The function sanitizer relies on RTTI to check callee types, but this
scheme doesn't work well in languages without the ODR.

This patch introduces a simple, best-effort function type encoding
which can be used when RTTI isn't available. In this scheme, function
types are encoded within 32 bits. The return type and all parameter
types are recorded using a 3-bit encoding. Zero is a special value in
the 3-bit encoding which means "there is either no type here OR any type
would be permissible here".

This scheme allows false negatives, but not false positives. It's simple
and does not require any changes to the instrumentation.

Testing: I've found some minor issues with the new check, and no FPs.

https://trac.ffmpeg.org/ticket/6685
https://github.com/openssl/openssl/issues/4413

Diff Detail

Event Timeline

vsk updated this revision to Diff 116453.Sep 22 2017, 6:13 PM
  • Remove some noisy changes.
vsk edited the summary of this revision. (Show Details)Sep 24 2017, 7:30 PM
pcc edited edge metadata.Oct 3 2017, 3:44 PM

Wouldn't we get false positives if there is an indirect call in C++ code that calls into C code (or vice versa)?
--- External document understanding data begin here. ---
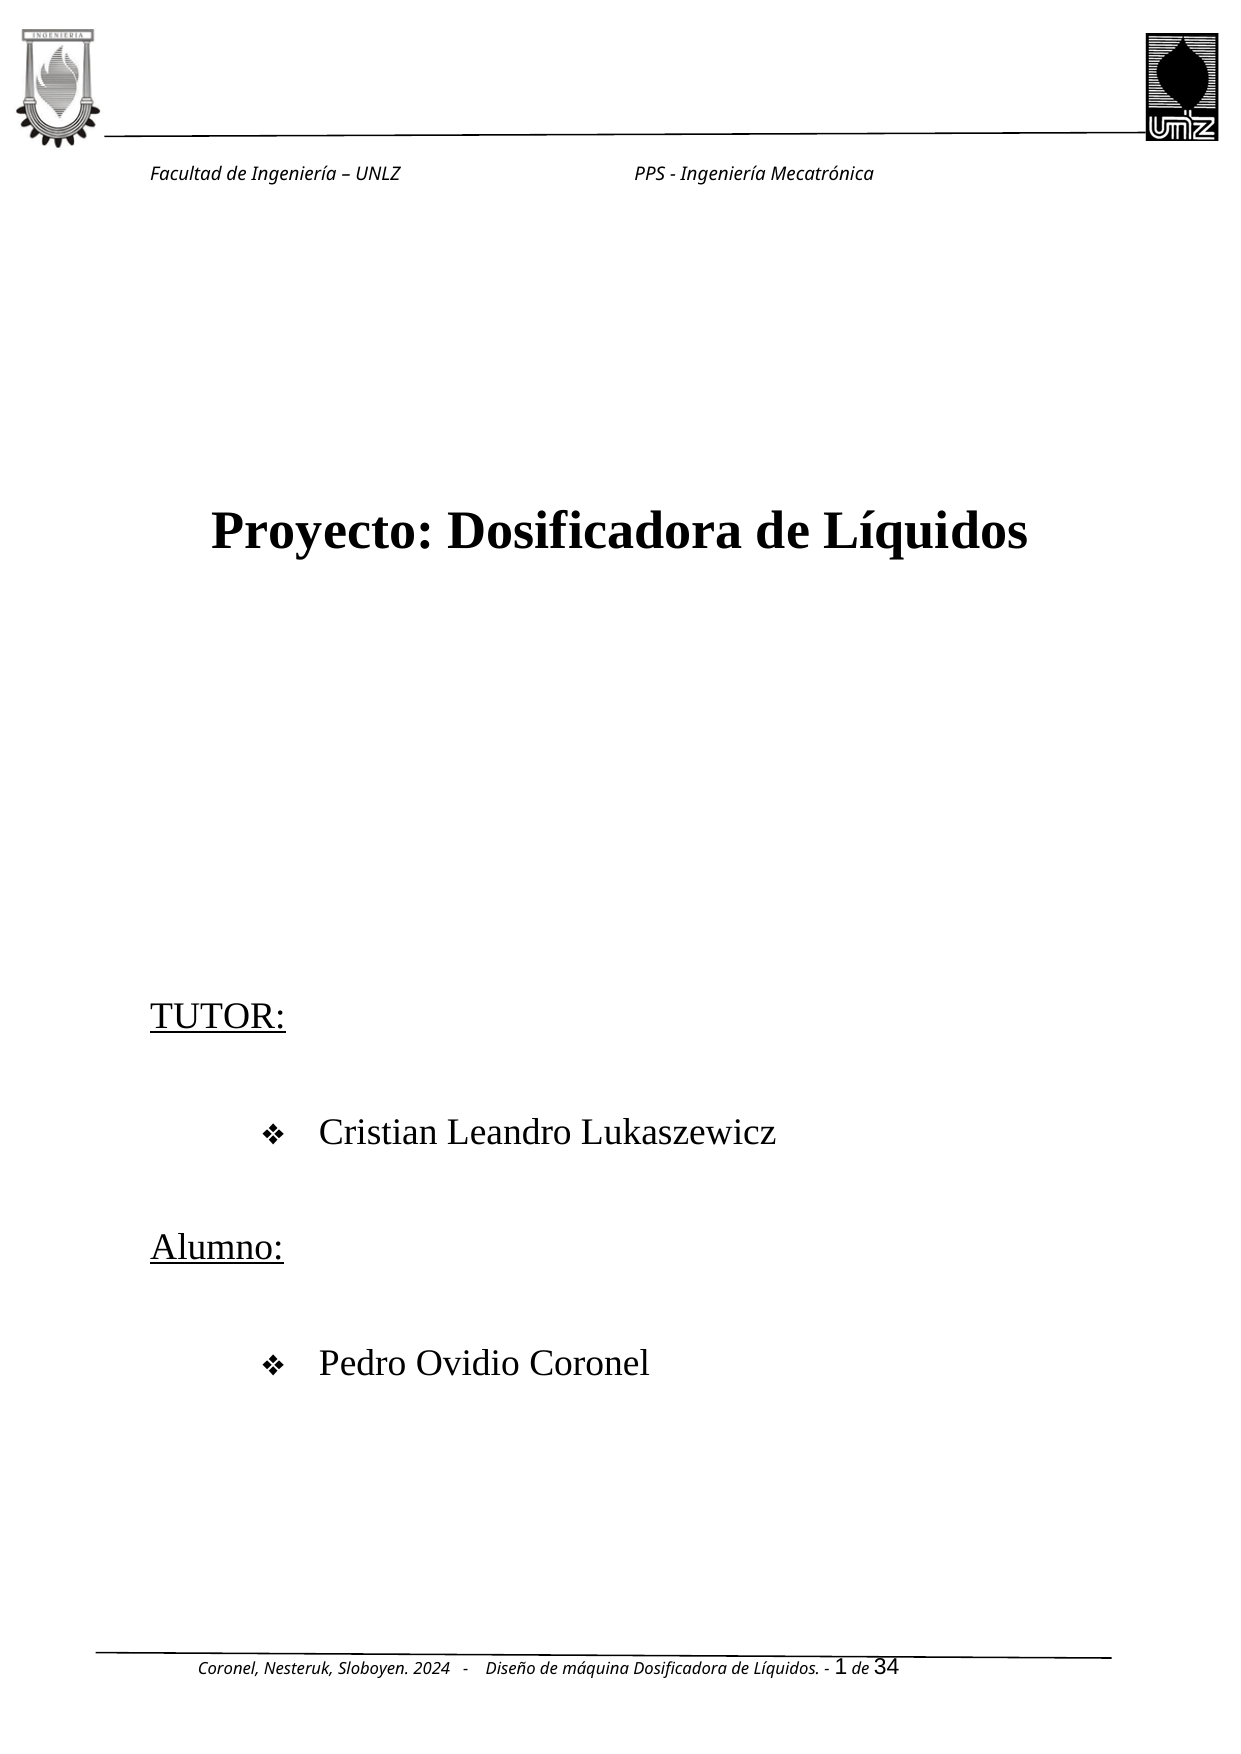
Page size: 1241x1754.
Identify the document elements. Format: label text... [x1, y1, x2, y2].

picture [1126, 33, 1234, 141]
text Alumno: [150, 1225, 1090, 1268]
text Proyecto: Dosificadora de Líquidos [150, 498, 1090, 560]
list Cristian Leandro Lukaszewicz [262, 1109, 1090, 1152]
text TUTOR: [150, 994, 1090, 1037]
picture [14, 25, 104, 150]
list Pedro Ovidio Coronel [262, 1340, 1090, 1383]
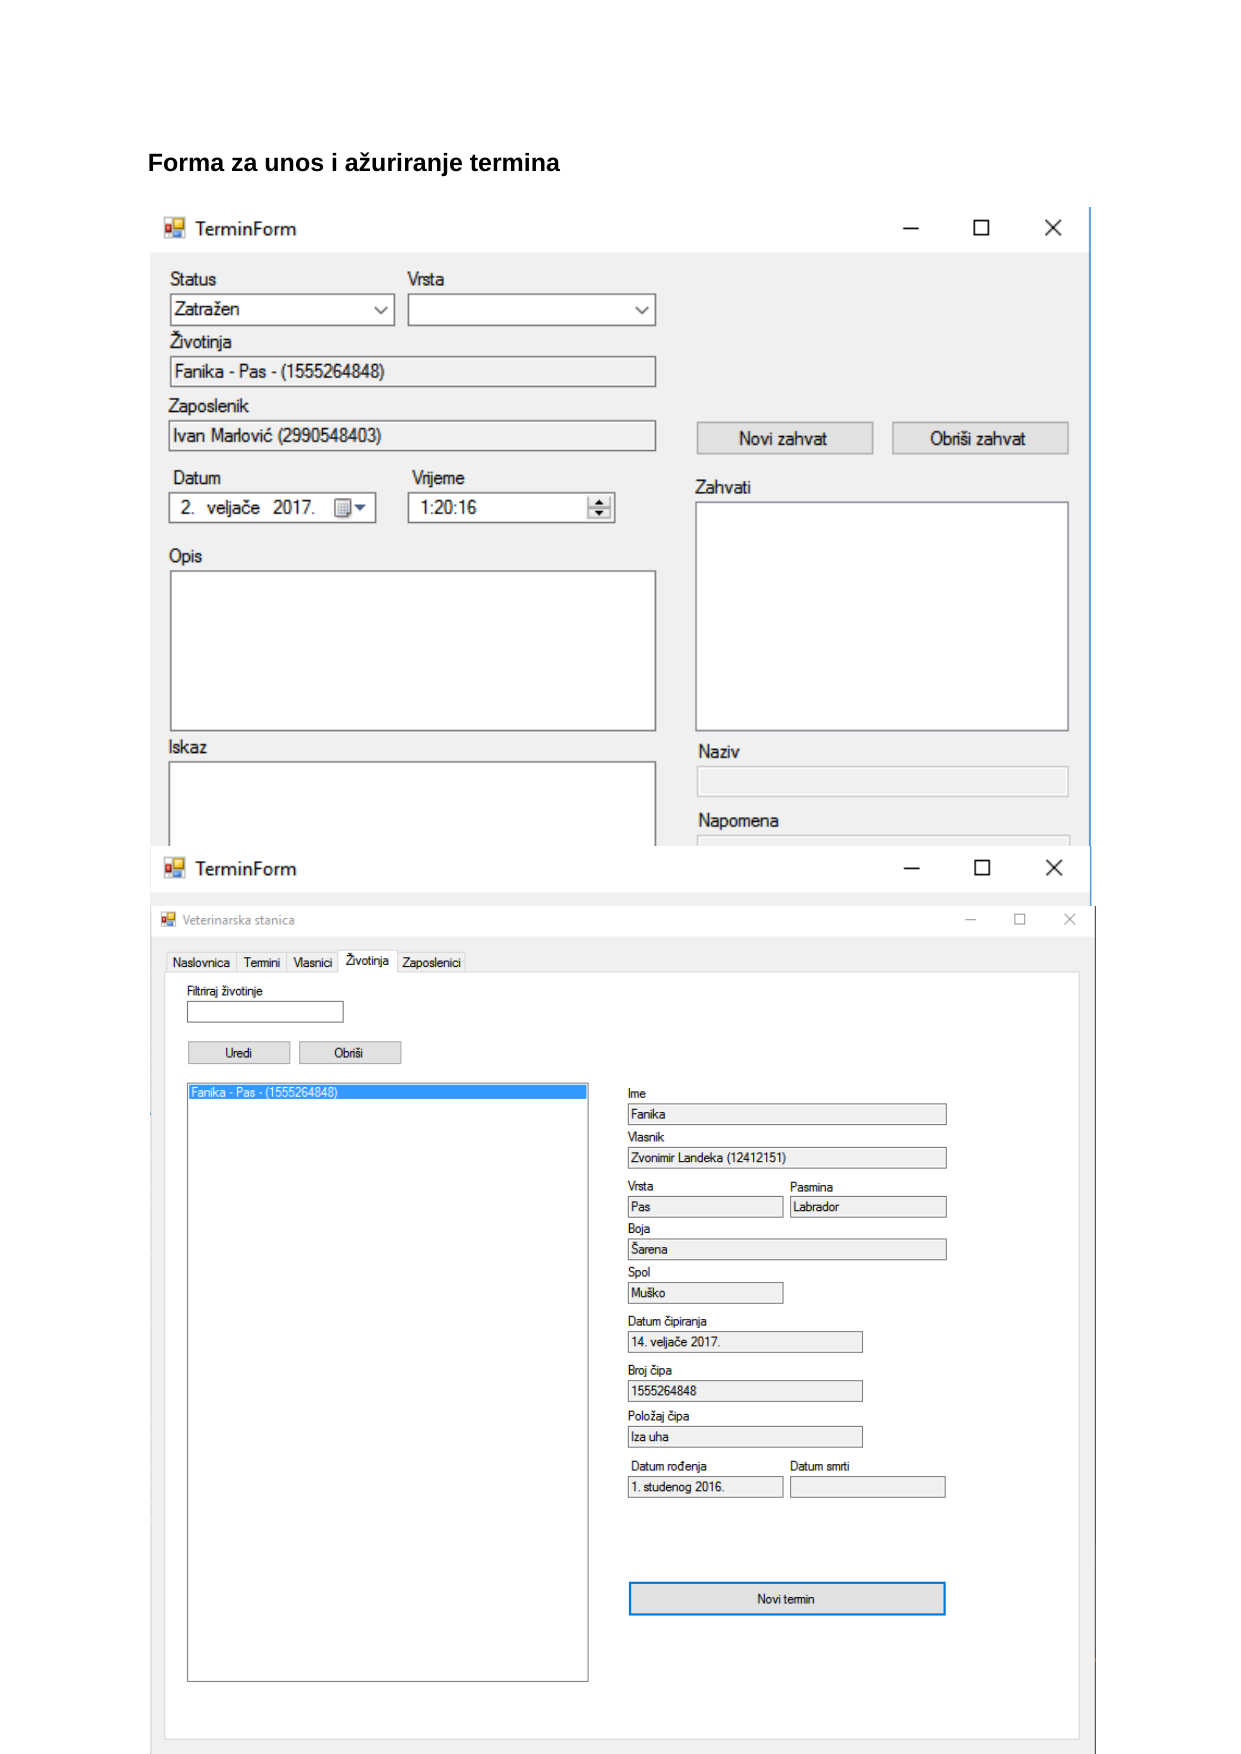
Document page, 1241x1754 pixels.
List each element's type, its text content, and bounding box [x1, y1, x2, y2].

I think I'd prefer it if we came up with a precise encoding of function types that was independent of RTTI, and use it in all languages. One possibility would be to represent each function type with an object of size 1 whose name contains the mangled function type, and use its address as the identity of the function type.

vsk planned changes to this revision.Oct 3 2017, 3:53 PM
In D38210#887635, @pcc wrote:

Wouldn't we get false positives if there is an indirect call in C++ code that calls into C code (or vice versa)?

Ah, right, I'm surprised I didn't hit that while testing.

I think I'd prefer it if we came up with a precise encoding of function types that was independent of RTTI, and use it in all languages. One possibility would be to represent each function type with an object of size 1 whose name contains the mangled function type, and use its address as the identity of the function type.

That makes sense. Like the RTTI object it could be made linkonce_odr.